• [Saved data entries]
────────

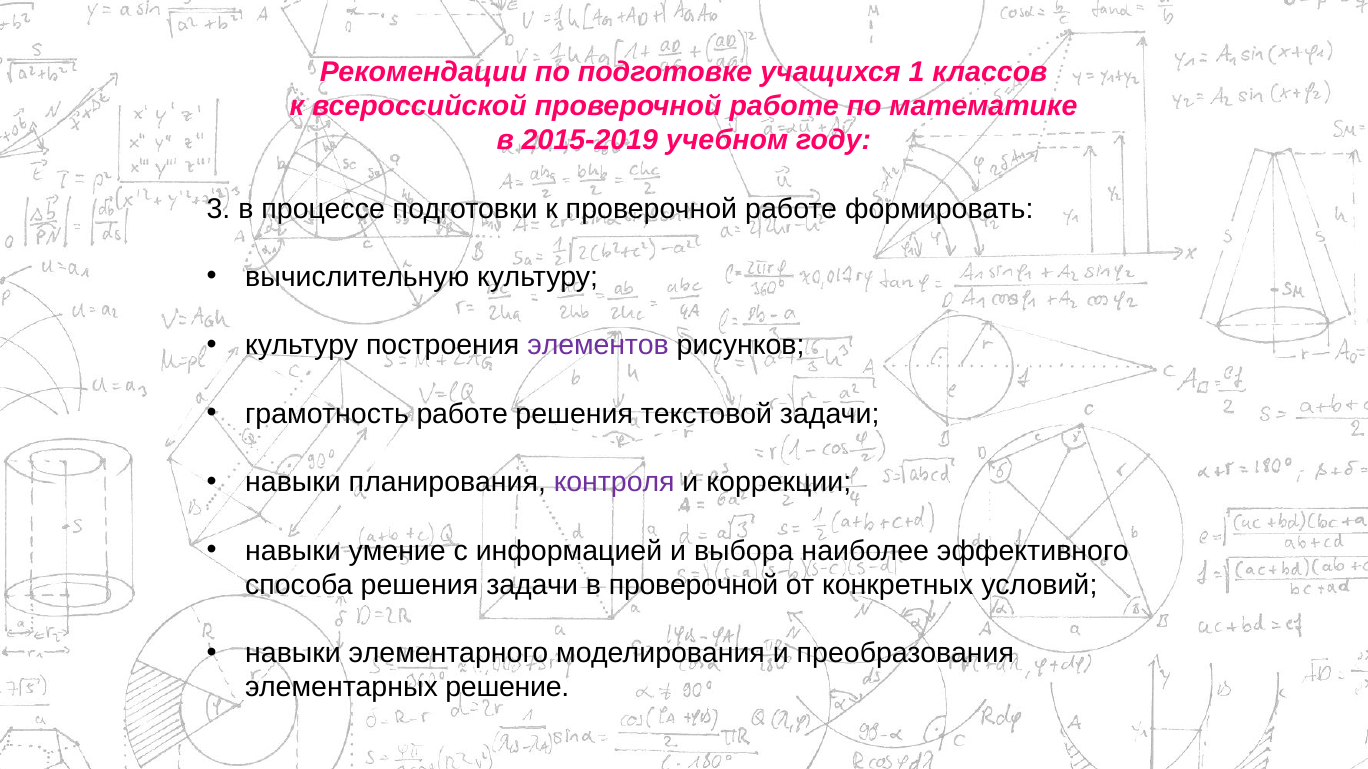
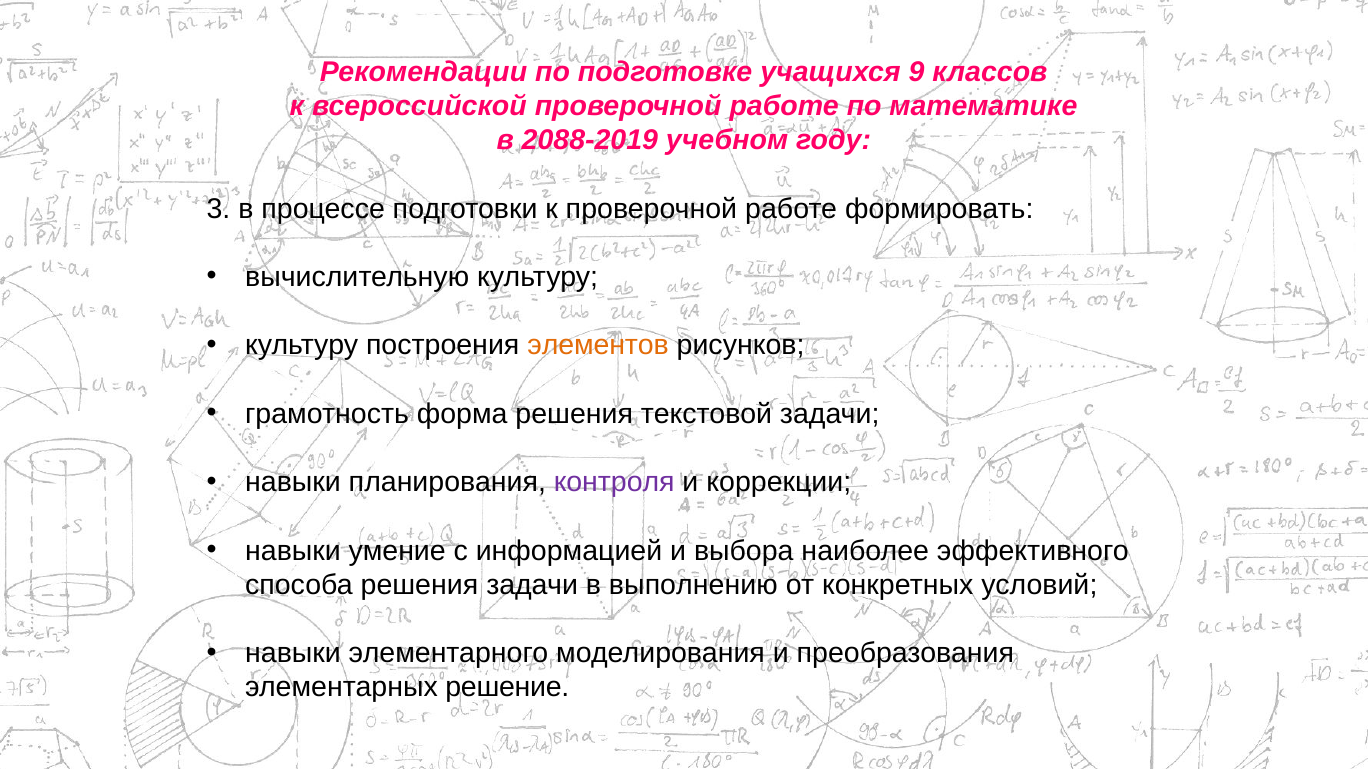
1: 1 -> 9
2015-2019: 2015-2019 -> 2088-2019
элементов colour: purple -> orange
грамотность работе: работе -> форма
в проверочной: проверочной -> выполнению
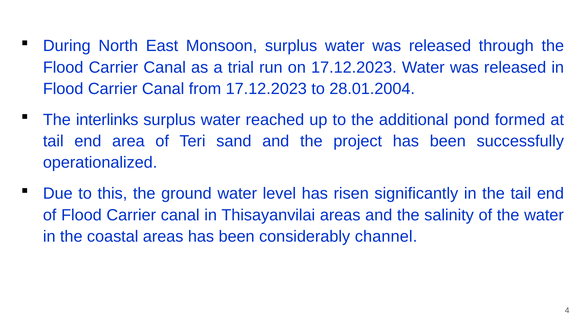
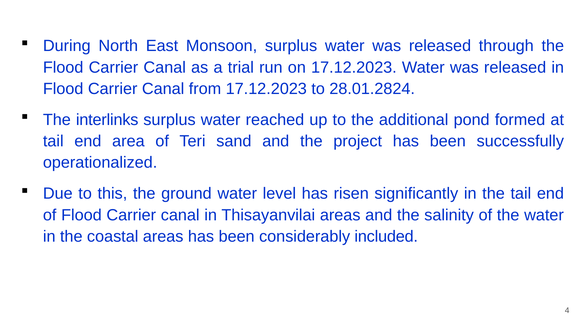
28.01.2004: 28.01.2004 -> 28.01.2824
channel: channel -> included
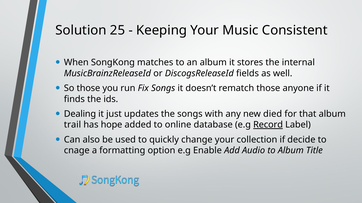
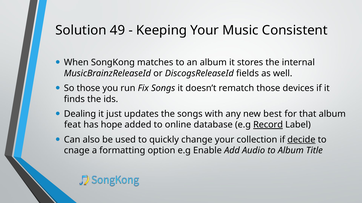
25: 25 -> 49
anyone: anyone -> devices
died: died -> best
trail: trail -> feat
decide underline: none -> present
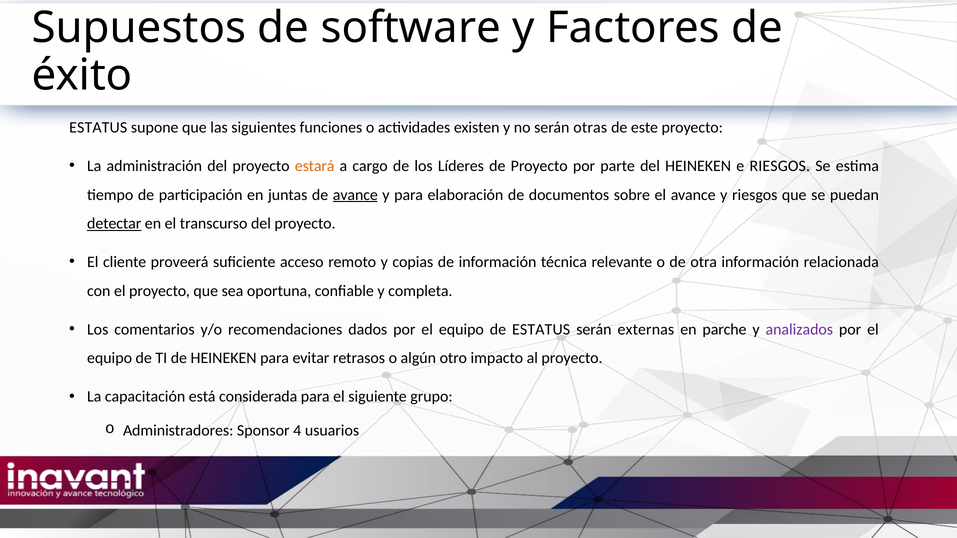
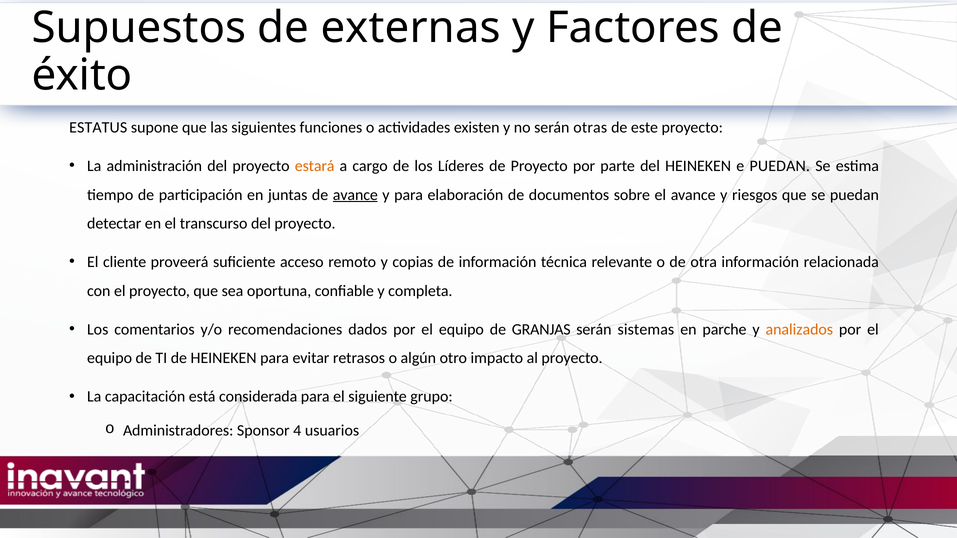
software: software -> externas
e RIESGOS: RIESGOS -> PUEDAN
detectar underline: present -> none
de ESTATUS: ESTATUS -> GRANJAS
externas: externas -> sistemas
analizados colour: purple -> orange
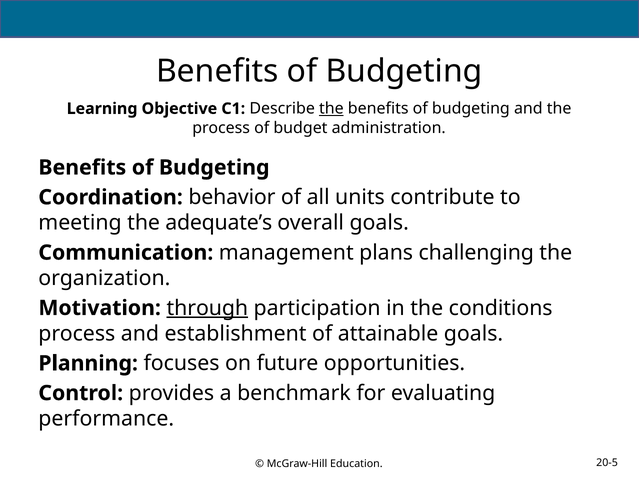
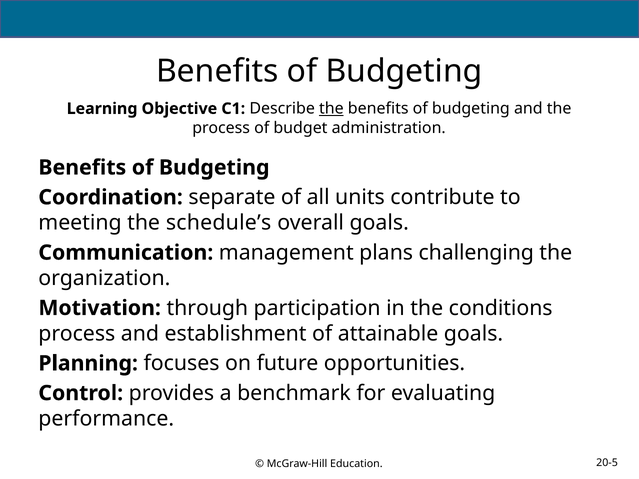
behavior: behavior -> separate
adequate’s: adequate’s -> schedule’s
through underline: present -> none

────────

• [TASK]
Rewrite every row's difference lines with "underline" replaced by "strikethrough", keeping everything else the same and leaving out the pictures.

• [SOLUTION FOR THIS TASK]
1: 1 -> 9
2015-2019: 2015-2019 -> 2088-2019
элементов colour: purple -> orange
грамотность работе: работе -> форма
в проверочной: проверочной -> выполнению
28.01.2004: 28.01.2004 -> 28.01.2824
channel: channel -> included
25: 25 -> 49
anyone: anyone -> devices
died: died -> best
trail: trail -> feat
decide strikethrough: none -> present
software: software -> externas
e RIESGOS: RIESGOS -> PUEDAN
detectar strikethrough: present -> none
de ESTATUS: ESTATUS -> GRANJAS
externas: externas -> sistemas
analizados colour: purple -> orange
behavior: behavior -> separate
adequate’s: adequate’s -> schedule’s
through strikethrough: present -> none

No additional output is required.